We do have a few meals that J... hardly ever gets to eat, because they are the standard "Daddy's out of town" meals that both easy to prepare, and are appealing to all the kids. Tacos, pizza, brinner and spaghetti with meatballs all fall into this camp.
However, especially in the summer, when we've been outside playing all afternoon, or at the pool or some other place, and we don't have any plans to meet our friends at the Mexican joint down the street, dinner without Daddy starts to look a little more like some poor excuse for a diner. Only with a lot more whining and not even any sub-par tips to tuck in an apron pocket.

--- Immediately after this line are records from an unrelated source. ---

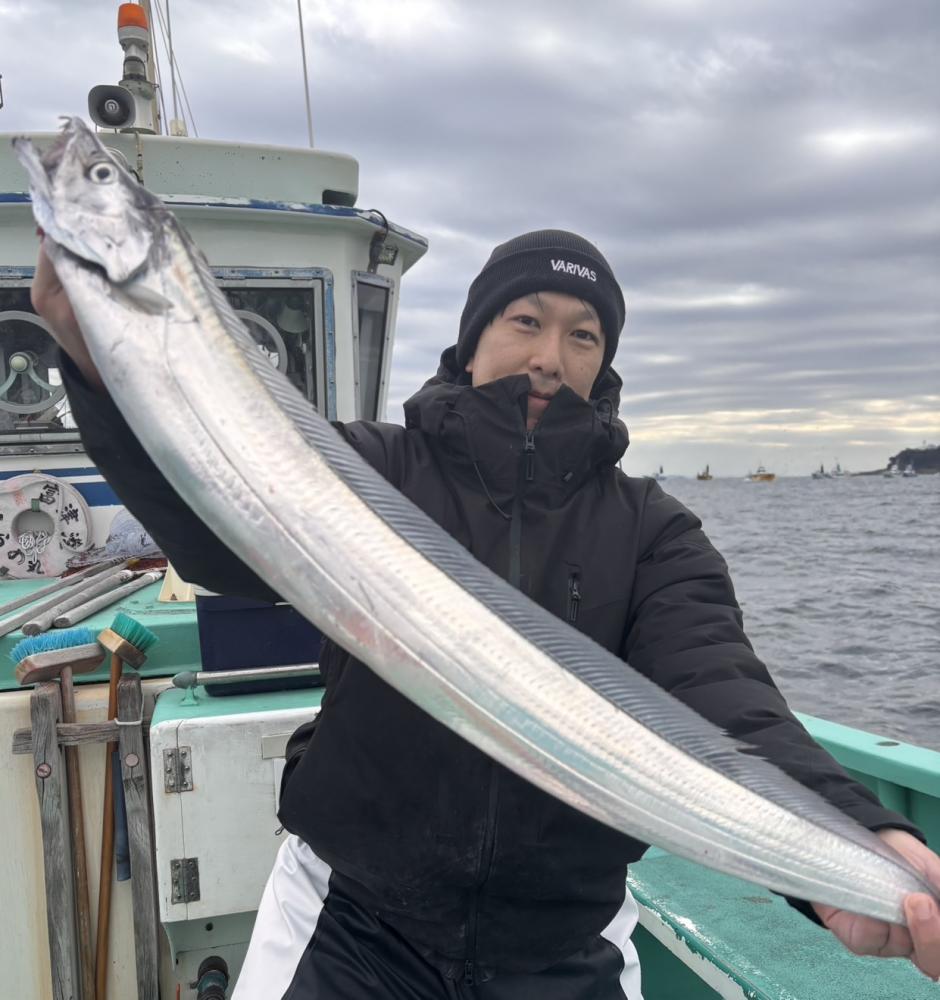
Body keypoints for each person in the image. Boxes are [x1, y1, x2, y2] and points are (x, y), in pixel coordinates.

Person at [33, 230, 940, 997]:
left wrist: (866, 847)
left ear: (604, 362)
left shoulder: (653, 532)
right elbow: (211, 534)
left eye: (583, 335)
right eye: (526, 321)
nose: (551, 357)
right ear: (472, 342)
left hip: (562, 947)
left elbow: (724, 694)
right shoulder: (370, 473)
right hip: (351, 921)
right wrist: (96, 365)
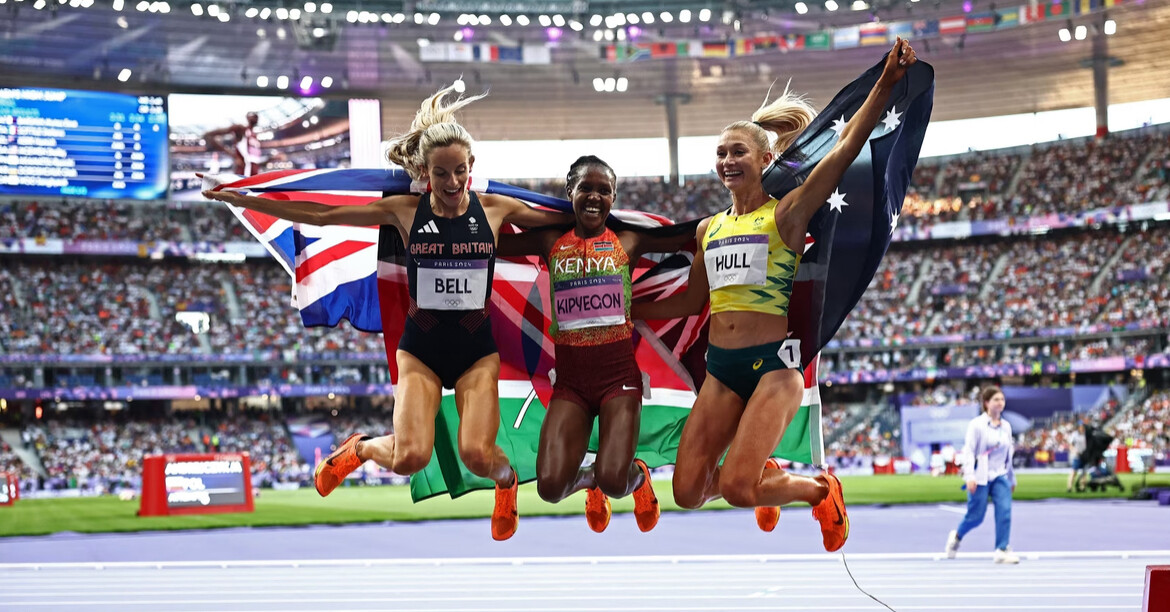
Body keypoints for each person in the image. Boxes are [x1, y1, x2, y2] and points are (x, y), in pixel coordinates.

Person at [203, 83, 570, 541]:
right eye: (441, 173)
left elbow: (568, 221)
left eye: (460, 171)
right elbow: (323, 215)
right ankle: (359, 449)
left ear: (472, 166)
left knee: (478, 456)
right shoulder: (404, 211)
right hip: (421, 351)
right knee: (410, 457)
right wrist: (243, 199)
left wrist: (618, 221)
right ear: (426, 172)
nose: (452, 183)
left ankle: (506, 482)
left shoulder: (495, 209)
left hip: (476, 351)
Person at [632, 38, 919, 552]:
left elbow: (845, 148)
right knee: (687, 492)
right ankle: (764, 473)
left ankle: (819, 489)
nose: (727, 160)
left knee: (738, 490)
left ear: (765, 158)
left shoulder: (787, 213)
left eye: (737, 151)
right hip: (721, 371)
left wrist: (886, 82)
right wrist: (630, 310)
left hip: (773, 369)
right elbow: (690, 302)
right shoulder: (709, 229)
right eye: (720, 153)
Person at [498, 156, 689, 533]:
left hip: (619, 379)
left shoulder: (629, 240)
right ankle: (590, 482)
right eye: (586, 188)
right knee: (551, 487)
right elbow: (488, 244)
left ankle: (637, 477)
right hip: (571, 383)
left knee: (616, 480)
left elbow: (689, 236)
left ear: (614, 197)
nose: (594, 197)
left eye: (604, 190)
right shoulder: (550, 241)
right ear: (570, 191)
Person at [945, 386, 1019, 564]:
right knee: (976, 516)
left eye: (1002, 399)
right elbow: (969, 451)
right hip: (980, 475)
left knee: (1005, 512)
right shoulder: (976, 425)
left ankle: (1002, 549)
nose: (1000, 403)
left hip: (1000, 475)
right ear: (986, 403)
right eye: (996, 399)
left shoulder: (1006, 427)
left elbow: (1008, 455)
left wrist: (1011, 478)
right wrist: (969, 476)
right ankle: (957, 536)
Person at [202, 112, 275, 176]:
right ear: (247, 117)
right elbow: (208, 135)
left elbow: (254, 160)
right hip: (244, 172)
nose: (255, 117)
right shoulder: (241, 129)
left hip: (254, 172)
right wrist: (233, 156)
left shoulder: (254, 135)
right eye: (252, 115)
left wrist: (270, 159)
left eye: (256, 116)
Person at [1067, 422, 1086, 492]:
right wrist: (1074, 450)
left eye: (1083, 427)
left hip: (1084, 456)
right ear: (1078, 427)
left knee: (1084, 473)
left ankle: (1083, 487)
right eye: (1081, 427)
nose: (1082, 428)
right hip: (1077, 456)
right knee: (1074, 472)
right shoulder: (1075, 435)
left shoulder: (1086, 434)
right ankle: (1069, 487)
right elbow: (1071, 445)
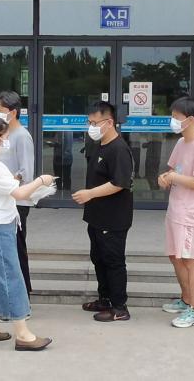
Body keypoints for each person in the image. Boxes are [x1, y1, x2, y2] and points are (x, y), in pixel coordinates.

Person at [0, 118, 54, 351]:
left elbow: (10, 190)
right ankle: (23, 334)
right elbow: (18, 194)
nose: (7, 140)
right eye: (5, 136)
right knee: (11, 277)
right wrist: (41, 181)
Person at [74, 101, 135, 322]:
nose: (91, 127)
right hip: (97, 216)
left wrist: (90, 194)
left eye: (94, 123)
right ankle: (105, 299)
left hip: (113, 217)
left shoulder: (119, 149)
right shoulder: (98, 145)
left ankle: (119, 307)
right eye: (89, 122)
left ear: (109, 122)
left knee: (113, 261)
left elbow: (119, 183)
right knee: (98, 258)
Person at [158, 97, 194, 328]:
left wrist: (173, 177)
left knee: (191, 260)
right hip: (176, 209)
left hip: (191, 213)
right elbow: (174, 169)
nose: (172, 121)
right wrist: (165, 176)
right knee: (175, 256)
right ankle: (186, 299)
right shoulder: (182, 142)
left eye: (176, 117)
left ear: (190, 119)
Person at [0, 91, 36, 297]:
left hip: (17, 201)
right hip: (3, 199)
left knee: (16, 249)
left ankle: (22, 293)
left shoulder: (22, 136)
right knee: (6, 250)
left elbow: (26, 172)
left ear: (13, 112)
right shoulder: (3, 134)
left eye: (0, 110)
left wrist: (8, 180)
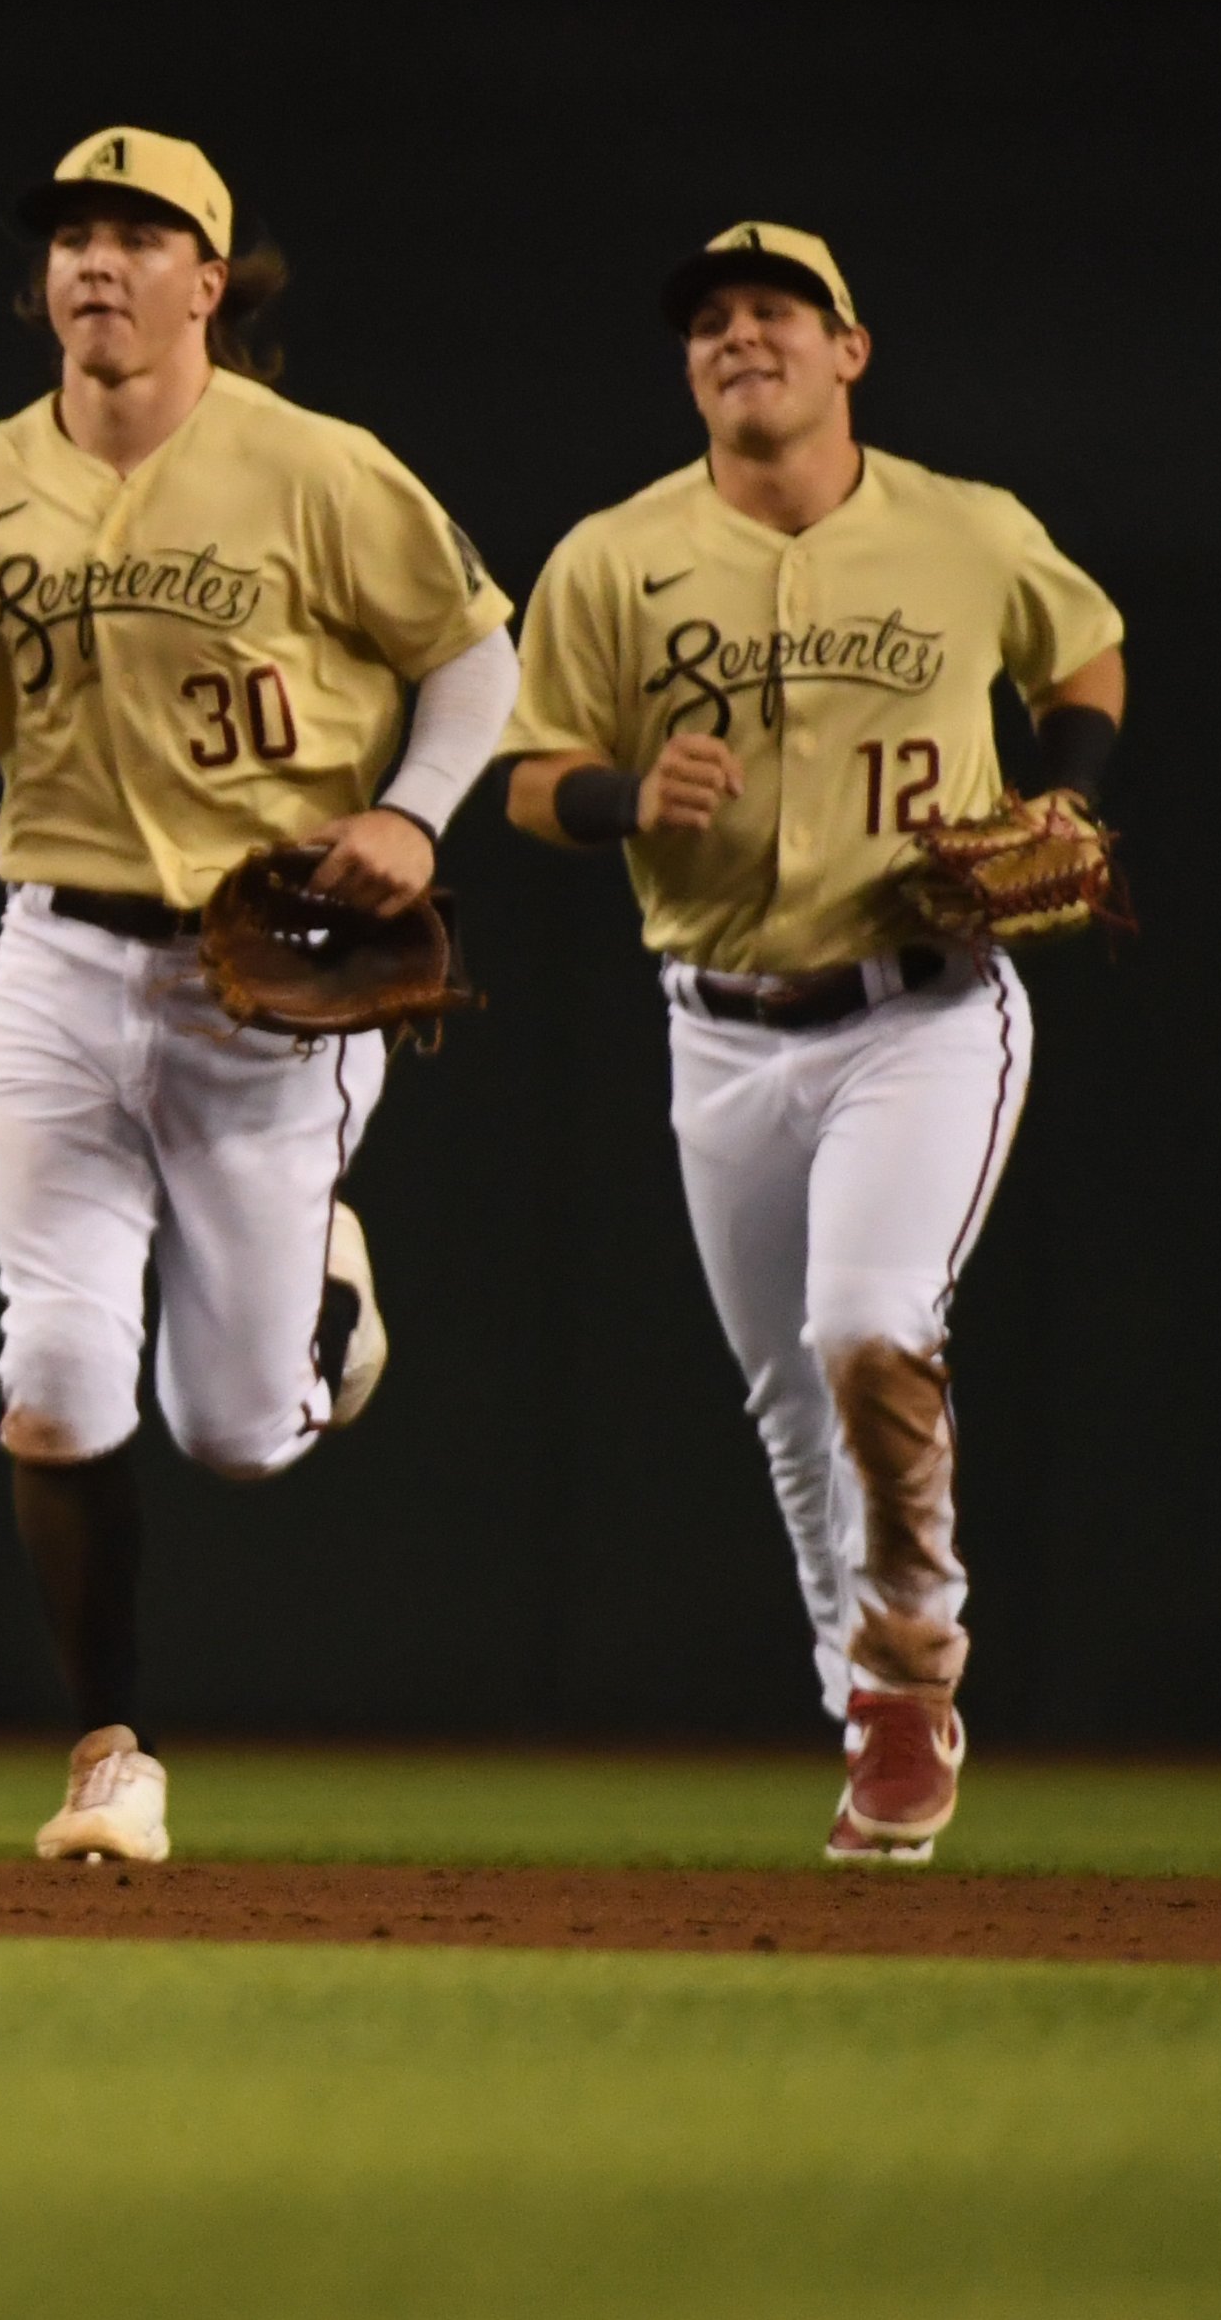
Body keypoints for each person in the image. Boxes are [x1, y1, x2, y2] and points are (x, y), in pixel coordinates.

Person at [0, 126, 515, 1864]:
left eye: (141, 235)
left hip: (275, 972)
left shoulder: (315, 465)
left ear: (208, 281)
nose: (97, 259)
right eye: (75, 234)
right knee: (59, 1370)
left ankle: (321, 1310)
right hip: (60, 956)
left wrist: (408, 813)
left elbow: (476, 653)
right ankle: (110, 1752)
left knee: (235, 1434)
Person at [499, 221, 1125, 1863]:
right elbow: (528, 773)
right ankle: (865, 1711)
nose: (739, 336)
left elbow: (1087, 650)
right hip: (718, 1032)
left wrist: (1062, 793)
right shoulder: (613, 556)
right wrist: (627, 795)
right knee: (792, 1405)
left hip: (919, 1011)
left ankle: (913, 1672)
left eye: (777, 309)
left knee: (867, 1325)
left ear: (851, 348)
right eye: (710, 319)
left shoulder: (964, 530)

Last night, for example, I had two pots on the stove, one with water to boil shell pasta, and the other to simmer a couple of hot dogs. N. and L. had pasta with jarred spaghetti sauce, and O. had his new normal, which is a Skyline Chili knock off hot dog with cheese.
Which left one person in the house to feed. I wish I could just get by with eating a few bites of whatever's left on my kids' plate. Or a bowl of cereal at the kitchen sink. But if and when I skip a meal, soon all the other food in the house will start to look good. Like, even a half a box of Triscuits shoved in the back of the snack cabinet. Or five packs of the animal fruit snacks no one else will eat.
So, I cook something for myself. Actually, cooking for myself is one of my favorite things to do. I have never really liked cold sandwiches, and I can't convince myself (or my stomach) that a salad is a meal, even at lunch. I often heat up and combine leftovers at lunchtime.
But nights when I'm the only adult around, dinner is often a big pan of whatever vegetable no one else in the house will eat. Roasted Brussels Sprouts. Carmelized carrots. And the summer staple: Sauteed corn and green beans. Add some balsamic vinegar to any of the above, and we are in business.
And here's what they really ate for dinner. The rest of the pan of chocolate chip bars I made to take on a trip with us, and forgot to bring, which I just found in the freezer and defrosted today.
So yes, on nights when our whole family is home, we eat dinner as a family, and we try to all eat the same thing. Or at least we all have the same thing on our plate. What that usually means is that 2 out of 3 children are suddenly no longer in need of calories as soon as they sit down at the table. Then they eat the five bites I mandate, and then wait until the last dish is put in the dishwasher to alert us that really, a granola bar or cheese and crackers must be in their belly immediately.
It's a battle I hope we are winning by increments, but allow myself a little grace on the days we throw up the white flag of surrender to crappy eating once again. At least I get to eat what I want those days, too.